C#, UserPrincipal.FindByIdentity always throw exception: "Server sent a referer" or unknown 0x80005000

I spend a whole day and got nothing. I'm developing a web app that authenticate using domain user/password. The code is followed. the first half is ok, I can get output: "the user and pass is: True."

Then, UserPrincipal.FindByIdentity throws error, either "server sent a referer" or "unknown 0x80005000". I changed the connect parameters many times like: LDAP://CN=Users,DC=sbi,DC=com

CN=Users,DC=sbi,DC=com

DC=sbi,DC=com

for every one of those, the first half code is correct, I can get my user/pass successfully authenticated. But I cannot get the userPrincipal.

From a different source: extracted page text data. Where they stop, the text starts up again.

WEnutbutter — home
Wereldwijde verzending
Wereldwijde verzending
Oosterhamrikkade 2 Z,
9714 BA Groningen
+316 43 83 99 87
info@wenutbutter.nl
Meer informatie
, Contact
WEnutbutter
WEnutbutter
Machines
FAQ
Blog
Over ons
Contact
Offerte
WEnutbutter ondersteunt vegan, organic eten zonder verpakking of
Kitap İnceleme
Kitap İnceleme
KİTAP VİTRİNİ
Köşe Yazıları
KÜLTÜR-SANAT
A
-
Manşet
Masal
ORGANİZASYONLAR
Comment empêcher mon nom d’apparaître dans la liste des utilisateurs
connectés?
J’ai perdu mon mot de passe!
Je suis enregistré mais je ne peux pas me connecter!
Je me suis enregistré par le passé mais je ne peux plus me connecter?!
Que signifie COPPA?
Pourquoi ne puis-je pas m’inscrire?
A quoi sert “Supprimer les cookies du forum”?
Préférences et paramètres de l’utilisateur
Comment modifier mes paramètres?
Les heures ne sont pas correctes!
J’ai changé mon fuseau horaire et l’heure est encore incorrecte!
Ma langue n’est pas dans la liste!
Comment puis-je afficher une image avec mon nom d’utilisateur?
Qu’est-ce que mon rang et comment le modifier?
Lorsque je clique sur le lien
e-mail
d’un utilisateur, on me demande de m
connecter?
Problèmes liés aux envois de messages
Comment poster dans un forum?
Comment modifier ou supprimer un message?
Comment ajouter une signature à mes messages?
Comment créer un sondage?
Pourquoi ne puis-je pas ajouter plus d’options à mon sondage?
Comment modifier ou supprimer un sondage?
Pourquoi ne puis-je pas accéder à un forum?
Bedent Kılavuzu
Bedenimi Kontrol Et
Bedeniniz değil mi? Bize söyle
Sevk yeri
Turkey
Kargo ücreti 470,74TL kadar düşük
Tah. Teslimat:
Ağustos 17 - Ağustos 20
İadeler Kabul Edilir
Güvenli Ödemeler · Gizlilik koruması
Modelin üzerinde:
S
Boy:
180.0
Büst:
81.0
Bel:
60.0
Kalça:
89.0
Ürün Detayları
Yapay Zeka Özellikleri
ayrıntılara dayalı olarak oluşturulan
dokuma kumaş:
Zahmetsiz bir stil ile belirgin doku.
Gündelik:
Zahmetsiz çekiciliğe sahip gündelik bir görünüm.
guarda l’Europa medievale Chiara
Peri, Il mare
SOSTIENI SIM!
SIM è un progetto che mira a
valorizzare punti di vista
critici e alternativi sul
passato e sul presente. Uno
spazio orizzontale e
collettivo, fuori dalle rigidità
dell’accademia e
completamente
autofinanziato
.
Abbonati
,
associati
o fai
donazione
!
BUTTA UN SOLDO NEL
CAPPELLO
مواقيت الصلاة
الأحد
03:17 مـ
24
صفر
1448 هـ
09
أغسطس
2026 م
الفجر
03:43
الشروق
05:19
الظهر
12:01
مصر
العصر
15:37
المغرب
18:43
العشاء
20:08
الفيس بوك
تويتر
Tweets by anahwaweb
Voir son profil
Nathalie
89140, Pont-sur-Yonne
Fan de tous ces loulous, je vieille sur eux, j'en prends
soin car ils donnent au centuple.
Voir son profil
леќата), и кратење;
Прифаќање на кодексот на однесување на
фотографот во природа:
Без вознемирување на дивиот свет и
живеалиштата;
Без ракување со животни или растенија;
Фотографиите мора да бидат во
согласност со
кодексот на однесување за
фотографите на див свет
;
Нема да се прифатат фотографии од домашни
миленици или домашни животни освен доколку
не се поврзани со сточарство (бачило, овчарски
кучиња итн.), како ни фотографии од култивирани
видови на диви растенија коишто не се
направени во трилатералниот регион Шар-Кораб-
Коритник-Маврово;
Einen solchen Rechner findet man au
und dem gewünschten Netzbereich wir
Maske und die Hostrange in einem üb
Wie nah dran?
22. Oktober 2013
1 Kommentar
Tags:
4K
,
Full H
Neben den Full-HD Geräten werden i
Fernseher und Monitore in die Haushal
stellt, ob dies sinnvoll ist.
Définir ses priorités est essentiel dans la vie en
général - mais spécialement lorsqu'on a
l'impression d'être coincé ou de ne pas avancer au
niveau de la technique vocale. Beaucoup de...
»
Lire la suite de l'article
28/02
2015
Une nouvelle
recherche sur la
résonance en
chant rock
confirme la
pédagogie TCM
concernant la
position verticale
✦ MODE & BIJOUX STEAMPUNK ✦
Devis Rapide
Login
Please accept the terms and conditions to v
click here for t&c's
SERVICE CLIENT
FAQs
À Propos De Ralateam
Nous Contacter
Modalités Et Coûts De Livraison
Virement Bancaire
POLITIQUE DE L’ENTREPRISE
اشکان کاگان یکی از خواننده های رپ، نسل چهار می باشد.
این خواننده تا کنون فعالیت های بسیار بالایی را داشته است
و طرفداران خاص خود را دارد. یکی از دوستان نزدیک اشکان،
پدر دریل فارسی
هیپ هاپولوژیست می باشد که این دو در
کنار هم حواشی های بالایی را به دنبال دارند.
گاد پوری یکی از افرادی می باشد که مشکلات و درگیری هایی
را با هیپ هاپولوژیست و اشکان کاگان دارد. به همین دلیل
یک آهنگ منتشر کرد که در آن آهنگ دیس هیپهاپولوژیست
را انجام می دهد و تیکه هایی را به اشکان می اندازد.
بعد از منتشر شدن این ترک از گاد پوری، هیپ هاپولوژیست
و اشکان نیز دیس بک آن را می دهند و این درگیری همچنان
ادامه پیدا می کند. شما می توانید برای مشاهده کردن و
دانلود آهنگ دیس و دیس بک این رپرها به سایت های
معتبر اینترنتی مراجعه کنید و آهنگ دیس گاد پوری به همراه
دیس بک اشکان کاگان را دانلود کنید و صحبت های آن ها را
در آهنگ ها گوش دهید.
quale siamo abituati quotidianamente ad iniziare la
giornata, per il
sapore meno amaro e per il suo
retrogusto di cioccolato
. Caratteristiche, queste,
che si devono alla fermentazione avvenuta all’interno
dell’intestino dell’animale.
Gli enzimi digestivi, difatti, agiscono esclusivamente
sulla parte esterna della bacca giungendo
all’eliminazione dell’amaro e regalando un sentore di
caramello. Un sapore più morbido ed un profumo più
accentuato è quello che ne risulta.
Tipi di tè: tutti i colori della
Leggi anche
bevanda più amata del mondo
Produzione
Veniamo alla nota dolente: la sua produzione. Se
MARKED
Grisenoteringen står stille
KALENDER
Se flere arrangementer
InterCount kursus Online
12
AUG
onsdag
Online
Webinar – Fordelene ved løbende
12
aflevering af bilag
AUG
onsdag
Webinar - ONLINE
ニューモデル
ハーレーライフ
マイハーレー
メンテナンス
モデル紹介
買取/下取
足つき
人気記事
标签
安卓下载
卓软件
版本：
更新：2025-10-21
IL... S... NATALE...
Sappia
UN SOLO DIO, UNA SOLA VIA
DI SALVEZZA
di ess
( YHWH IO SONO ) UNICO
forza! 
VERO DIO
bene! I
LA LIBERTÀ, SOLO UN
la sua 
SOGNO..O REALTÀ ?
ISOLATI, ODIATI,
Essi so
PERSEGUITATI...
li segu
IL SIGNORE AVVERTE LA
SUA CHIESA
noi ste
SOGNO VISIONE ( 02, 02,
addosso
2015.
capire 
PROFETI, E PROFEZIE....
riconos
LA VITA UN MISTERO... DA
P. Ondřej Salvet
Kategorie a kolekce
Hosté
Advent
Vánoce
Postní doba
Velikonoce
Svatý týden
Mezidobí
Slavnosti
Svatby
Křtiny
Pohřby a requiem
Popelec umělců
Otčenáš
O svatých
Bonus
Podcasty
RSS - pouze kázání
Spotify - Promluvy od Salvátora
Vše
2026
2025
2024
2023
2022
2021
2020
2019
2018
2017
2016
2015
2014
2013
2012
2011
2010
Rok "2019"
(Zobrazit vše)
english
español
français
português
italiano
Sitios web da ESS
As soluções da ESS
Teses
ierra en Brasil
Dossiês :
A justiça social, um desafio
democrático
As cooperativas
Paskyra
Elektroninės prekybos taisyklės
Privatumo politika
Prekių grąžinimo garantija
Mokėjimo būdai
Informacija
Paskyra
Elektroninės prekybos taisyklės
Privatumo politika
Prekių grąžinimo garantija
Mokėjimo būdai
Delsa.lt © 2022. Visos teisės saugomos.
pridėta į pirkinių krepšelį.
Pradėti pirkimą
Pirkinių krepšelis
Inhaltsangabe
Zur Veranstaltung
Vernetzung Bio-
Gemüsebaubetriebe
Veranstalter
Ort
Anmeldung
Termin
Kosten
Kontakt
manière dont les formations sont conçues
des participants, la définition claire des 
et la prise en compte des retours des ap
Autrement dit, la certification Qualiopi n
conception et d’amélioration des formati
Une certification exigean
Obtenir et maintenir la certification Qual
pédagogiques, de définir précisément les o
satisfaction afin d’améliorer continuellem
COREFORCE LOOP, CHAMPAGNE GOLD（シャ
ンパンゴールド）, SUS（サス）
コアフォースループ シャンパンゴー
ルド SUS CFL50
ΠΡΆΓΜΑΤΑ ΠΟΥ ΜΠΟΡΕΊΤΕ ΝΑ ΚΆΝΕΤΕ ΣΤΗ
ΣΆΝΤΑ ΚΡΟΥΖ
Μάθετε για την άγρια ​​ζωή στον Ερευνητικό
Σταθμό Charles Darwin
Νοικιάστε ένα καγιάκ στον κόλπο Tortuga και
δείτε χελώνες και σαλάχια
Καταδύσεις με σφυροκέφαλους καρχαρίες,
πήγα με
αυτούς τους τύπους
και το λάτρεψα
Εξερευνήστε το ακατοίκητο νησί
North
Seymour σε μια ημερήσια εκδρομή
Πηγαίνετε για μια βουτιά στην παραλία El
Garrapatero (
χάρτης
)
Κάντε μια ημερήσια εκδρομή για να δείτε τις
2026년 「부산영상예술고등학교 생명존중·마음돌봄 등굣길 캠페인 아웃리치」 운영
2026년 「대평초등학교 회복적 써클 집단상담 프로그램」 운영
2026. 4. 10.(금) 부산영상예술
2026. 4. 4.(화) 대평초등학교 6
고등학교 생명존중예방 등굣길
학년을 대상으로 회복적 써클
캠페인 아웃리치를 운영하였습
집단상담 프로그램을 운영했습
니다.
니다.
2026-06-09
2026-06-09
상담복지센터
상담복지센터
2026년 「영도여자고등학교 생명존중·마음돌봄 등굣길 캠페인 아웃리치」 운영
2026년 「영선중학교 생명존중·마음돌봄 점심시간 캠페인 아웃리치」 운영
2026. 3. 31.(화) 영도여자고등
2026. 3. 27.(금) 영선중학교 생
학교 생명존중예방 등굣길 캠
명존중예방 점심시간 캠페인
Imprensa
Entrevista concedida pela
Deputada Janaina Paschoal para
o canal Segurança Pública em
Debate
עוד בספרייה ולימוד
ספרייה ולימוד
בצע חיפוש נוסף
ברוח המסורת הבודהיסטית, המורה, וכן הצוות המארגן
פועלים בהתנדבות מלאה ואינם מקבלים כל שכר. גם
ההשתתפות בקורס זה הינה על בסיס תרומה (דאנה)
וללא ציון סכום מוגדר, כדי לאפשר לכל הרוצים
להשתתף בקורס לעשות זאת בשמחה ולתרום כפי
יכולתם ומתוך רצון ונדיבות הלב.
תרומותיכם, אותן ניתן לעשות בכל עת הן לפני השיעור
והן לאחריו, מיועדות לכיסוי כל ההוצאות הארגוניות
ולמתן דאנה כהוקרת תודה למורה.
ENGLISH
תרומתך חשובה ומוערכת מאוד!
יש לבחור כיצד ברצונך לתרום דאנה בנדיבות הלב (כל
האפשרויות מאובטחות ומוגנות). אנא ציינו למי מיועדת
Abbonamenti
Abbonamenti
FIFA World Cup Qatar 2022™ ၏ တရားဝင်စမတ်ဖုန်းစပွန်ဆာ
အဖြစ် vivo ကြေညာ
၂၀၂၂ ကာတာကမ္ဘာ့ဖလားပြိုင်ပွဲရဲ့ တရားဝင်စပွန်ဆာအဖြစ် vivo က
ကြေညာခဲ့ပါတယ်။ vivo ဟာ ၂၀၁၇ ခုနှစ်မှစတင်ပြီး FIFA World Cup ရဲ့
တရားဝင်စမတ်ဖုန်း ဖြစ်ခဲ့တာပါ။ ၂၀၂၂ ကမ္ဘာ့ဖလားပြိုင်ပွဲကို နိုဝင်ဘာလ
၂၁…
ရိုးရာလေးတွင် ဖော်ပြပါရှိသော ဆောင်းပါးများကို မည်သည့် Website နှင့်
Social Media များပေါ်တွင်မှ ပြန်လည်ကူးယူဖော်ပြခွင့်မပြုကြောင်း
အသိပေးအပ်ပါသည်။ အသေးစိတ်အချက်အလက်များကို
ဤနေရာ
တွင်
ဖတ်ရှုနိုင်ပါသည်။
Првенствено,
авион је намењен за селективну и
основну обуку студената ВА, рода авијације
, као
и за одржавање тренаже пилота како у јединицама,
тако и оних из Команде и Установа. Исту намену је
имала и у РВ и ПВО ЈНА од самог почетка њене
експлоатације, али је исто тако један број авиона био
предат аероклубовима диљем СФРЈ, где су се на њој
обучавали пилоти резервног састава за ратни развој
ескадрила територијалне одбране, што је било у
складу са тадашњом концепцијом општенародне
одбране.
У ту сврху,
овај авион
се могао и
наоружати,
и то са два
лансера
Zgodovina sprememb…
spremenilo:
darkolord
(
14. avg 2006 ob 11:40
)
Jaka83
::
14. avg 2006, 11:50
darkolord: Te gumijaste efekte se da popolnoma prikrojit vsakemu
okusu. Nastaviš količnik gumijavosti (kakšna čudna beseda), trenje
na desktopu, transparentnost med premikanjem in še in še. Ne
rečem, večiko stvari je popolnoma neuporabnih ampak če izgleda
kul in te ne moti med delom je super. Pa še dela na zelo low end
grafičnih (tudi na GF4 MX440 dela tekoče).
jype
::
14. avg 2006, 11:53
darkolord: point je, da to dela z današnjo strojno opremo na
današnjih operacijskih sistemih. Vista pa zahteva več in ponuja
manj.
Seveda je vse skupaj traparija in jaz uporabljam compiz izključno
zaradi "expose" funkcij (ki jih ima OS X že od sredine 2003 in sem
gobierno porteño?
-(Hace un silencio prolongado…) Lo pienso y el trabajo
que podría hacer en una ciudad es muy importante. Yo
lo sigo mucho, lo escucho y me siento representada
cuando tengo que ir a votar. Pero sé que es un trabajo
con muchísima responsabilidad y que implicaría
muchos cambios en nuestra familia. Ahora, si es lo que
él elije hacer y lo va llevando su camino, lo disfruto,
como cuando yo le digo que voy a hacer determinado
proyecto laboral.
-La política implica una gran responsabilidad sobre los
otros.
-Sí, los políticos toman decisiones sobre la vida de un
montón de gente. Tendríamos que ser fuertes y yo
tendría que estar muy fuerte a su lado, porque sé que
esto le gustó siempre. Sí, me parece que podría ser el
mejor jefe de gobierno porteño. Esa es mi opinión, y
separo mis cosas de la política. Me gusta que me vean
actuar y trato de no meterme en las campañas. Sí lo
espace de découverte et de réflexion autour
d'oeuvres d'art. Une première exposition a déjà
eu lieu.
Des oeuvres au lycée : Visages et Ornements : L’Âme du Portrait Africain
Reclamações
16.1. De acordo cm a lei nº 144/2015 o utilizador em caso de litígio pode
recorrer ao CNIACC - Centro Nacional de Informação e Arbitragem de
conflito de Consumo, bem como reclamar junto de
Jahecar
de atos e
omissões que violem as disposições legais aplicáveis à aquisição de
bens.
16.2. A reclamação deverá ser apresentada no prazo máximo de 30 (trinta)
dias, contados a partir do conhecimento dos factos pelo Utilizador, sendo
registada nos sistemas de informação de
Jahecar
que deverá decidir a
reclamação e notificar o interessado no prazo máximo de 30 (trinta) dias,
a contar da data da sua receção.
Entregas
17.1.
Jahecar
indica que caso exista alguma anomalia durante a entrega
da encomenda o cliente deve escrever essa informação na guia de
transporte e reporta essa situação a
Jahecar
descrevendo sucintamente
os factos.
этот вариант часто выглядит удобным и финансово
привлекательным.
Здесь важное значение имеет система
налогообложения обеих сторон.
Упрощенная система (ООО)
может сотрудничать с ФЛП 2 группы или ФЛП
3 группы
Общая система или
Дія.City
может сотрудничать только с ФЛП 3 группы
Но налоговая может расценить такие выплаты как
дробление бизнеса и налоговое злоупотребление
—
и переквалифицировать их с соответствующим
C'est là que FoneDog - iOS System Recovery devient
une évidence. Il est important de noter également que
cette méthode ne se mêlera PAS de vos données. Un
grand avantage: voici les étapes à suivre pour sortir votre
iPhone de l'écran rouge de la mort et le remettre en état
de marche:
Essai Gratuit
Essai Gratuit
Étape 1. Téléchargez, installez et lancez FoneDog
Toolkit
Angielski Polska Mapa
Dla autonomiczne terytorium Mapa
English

I googled a lot but still get nothing, someone please help.

    bool valid = false;
    using (PrincipalContext context = new PrincipalContext(ContextType.Domain, "sbi.com", "LDAP://CN=Users,DC=sbi,DC=com"))
    {
        valid = context.ValidateCredentials(user, pass);
        System.Diagnostics.Debug.WriteLine("the user and pass is: " + valid.ToString());
    }
    //return;
    if (valid)
    {
        PrincipalContext context2 = new PrincipalContext(ContextType.Domain,
            "sbi.com", "CN=Users,DC=sbi,DC=com",
            ContextOptions.Negotiate | ContextOptions.Signing | ContextOptions.Sealing,
            user, pass);


        //System.Diagnostics.Debug.WriteLine("connected server:" + context2.ConnectedServer);

        UserPrincipal userInDomain = UserPrincipal.FindByIdentity(context2, user);
        if (userInDomain != null)
        {
            System.Diagnostics.Debug.WriteLine("user found: " + userInDomain.Name);
        }
        else
        {
            System.Diagnostics.Debug.WriteLine("user not found");
        }
    }

I just figure it out. If I don't specify the container string, it workds. Maybe something wrong with the container string.